As humans, we are our brothers’ and sisters’ keepers. If not us, who? This makes absolutely NO sense to people who are logical and rational and to people who are able to turn that heart-switch off to protect themselves. It doesn’t. It makes no sense. It’s not logical. It’s so much easier to place the responsibility on them and to disconnect. I get it. Sometimes we have to disconnect to save our sanity. Sometimes we have to strike a balance between opening our hearts and protecting our hearts. But we cannot shirk our responsibility as a human of helping other humans. We must look at the pictures of children separated from their parents and refugees desperately escaping the deadly conditions of their home and orphans begging for food and peace and human beings in tents made of tarp in the rain in Panama City and feel something other than fear or possessiveness or superiority. We must. We have to reject the mindset of feeling absolutely no responsibility to them as a human being. Not as a nation or a political entity, but as a human. We belong to each other, no matter what country we’re in or language we speak or political party we claim or religion we follow.

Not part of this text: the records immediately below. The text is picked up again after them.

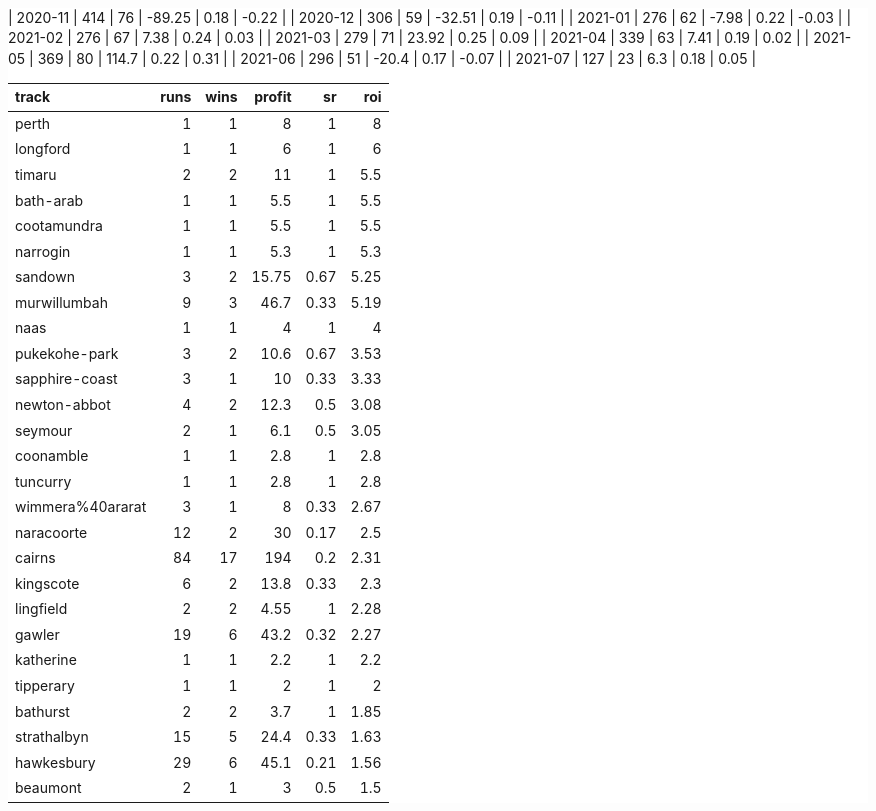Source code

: | 2020-11 |    414 |     76 |   -89.25 | 0.18 | -0.22 |
| 2020-12 |    306 |     59 |   -32.51 | 0.19 | -0.11 |
| 2021-01 |    276 |     62 |    -7.98 | 0.22 | -0.03 |
| 2021-02 |    276 |     67 |     7.38 | 0.24 |  0.03 |
| 2021-03 |    279 |     71 |    23.92 | 0.25 |  0.09 |
| 2021-04 |    339 |     63 |     7.41 | 0.19 |  0.02 |
| 2021-05 |    369 |     80 |   114.7  | 0.22 |  0.31 |
| 2021-06 |    296 |     51 |   -20.4  | 0.17 | -0.07 |
| 2021-07 |    127 |     23 |     6.3  | 0.18 |  0.05 |

| track                      |   runs |   wins |   profit |   sr |   roi |
|:---------------------------|-------:|-------:|---------:|-----:|------:|
| perth                      |      1 |      1 |     8    | 1    |  8    |
| longford                   |      1 |      1 |     6    | 1    |  6    |
| timaru                     |      2 |      2 |    11    | 1    |  5.5  |
| bath-arab                  |      1 |      1 |     5.5  | 1    |  5.5  |
| cootamundra                |      1 |      1 |     5.5  | 1    |  5.5  |
| narrogin                   |      1 |      1 |     5.3  | 1    |  5.3  |
| sandown                    |      3 |      2 |    15.75 | 0.67 |  5.25 |
| murwillumbah               |      9 |      3 |    46.7  | 0.33 |  5.19 |
| naas                       |      1 |      1 |     4    | 1    |  4    |
| pukekohe-park              |      3 |      2 |    10.6  | 0.67 |  3.53 |
| sapphire-coast             |      3 |      1 |    10    | 0.33 |  3.33 |
| newton-abbot               |      4 |      2 |    12.3  | 0.5  |  3.08 |
| seymour                    |      2 |      1 |     6.1  | 0.5  |  3.05 |
| coonamble                  |      1 |      1 |     2.8  | 1    |  2.8  |
| tuncurry                   |      1 |      1 |     2.8  | 1    |  2.8  |
| wimmera%40ararat           |      3 |      1 |     8    | 0.33 |  2.67 |
| naracoorte                 |     12 |      2 |    30    | 0.17 |  2.5  |
| cairns                     |     84 |     17 |   194    | 0.2  |  2.31 |
| kingscote                  |      6 |      2 |    13.8  | 0.33 |  2.3  |
| lingfield                  |      2 |      2 |     4.55 | 1    |  2.28 |
| gawler                     |     19 |      6 |    43.2  | 0.32 |  2.27 |
| katherine                  |      1 |      1 |     2.2  | 1    |  2.2  |
| tipperary                  |      1 |      1 |     2    | 1    |  2    |
| bathurst                   |      2 |      2 |     3.7  | 1    |  1.85 |
| strathalbyn                |     15 |      5 |    24.4  | 0.33 |  1.63 |
| hawkesbury                 |     29 |      6 |    45.1  | 0.21 |  1.56 |
| beaumont                   |      2 |      1 |     3    | 0.5  |  1.5  |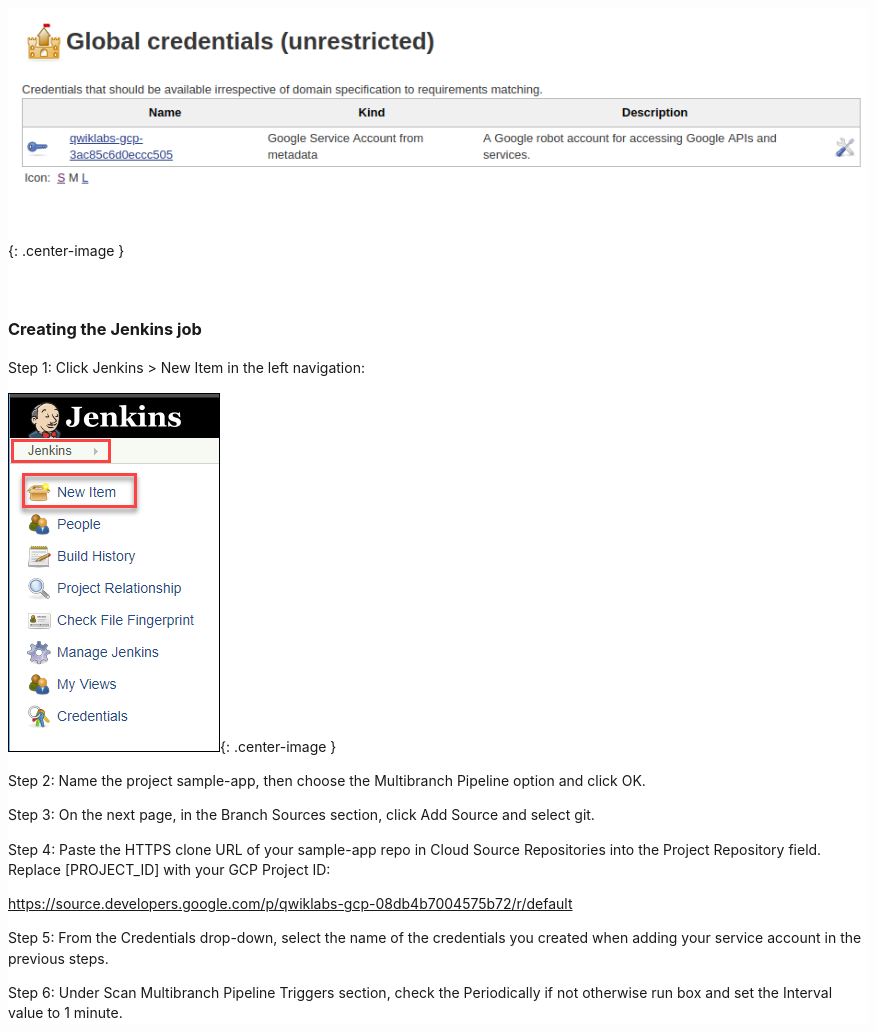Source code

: ![Continuous Delivery with Jenkins in Kubernetes Engine](/img/clouds/google/gke/qwiklabs/kubernetes-in-the-google-cloud/continuous-delivery-with-jenkins-in-kubernetes/jenkins-pic-2.png "Continuous Delivery with Jenkins in Kubernetes Engine"){: .center-image }

<br/>

### Creating the Jenkins job

Step 1: Click Jenkins > New Item in the left navigation:

![Continuous Delivery with Jenkins in Kubernetes Engine](/img/clouds/google/gke/qwiklabs/kubernetes-in-the-google-cloud/continuous-delivery-with-jenkins-in-kubernetes/jenkins-pic-3.png "Continuous Delivery with Jenkins in Kubernetes Engine"){: .center-image }

Step 2: Name the project sample-app, then choose the Multibranch Pipeline option and click OK.

Step 3: On the next page, in the Branch Sources section, click Add Source and select git.

Step 4: Paste the HTTPS clone URL of your sample-app repo in Cloud Source Repositories into the Project Repository field. Replace [PROJECT_ID] with your GCP Project ID:

https://source.developers.google.com/p/qwiklabs-gcp-08db4b7004575b72/r/default


Step 5: From the Credentials drop-down, select the name of the credentials you created when adding your service account in the previous steps.

Step 6: Under Scan Multibranch Pipeline Triggers section, check the Periodically if not otherwise run box and set the Interval value to 1 minute.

Can you imagine the world we would live in if we all felt a sense of responsibility for all of humanity – not just our tribe, not just those we love – but everyone?
Nichole Nordeman finishes her song with a powerful charge to us all:
And you cannot imagine all the places you’ll see Jesus
But you’ll find Him everywhere you thought He wasn’t supposed to go
So, go… Go…
And hold all the mothers, whose babies bleed from bullet holes
And feel all the hunger, the bellies and the bones
Shout for the prisoner, cry for justice, loud and long
And march with the victims, as Jesus marches on
And sit at all the tables, ’cause Jesus eats with everyone
And dance to the music, if you can’t sing its native tongue
And cry for the wombs, the mothers and the empty arms
And hold high the warriors, fighting now for freedoms’ song
“Defend the weak and the fatherless;
uphold the cause of the poor and the oppressed.
Rescue the weak and the needy;
deliver them from the hand of the wicked.”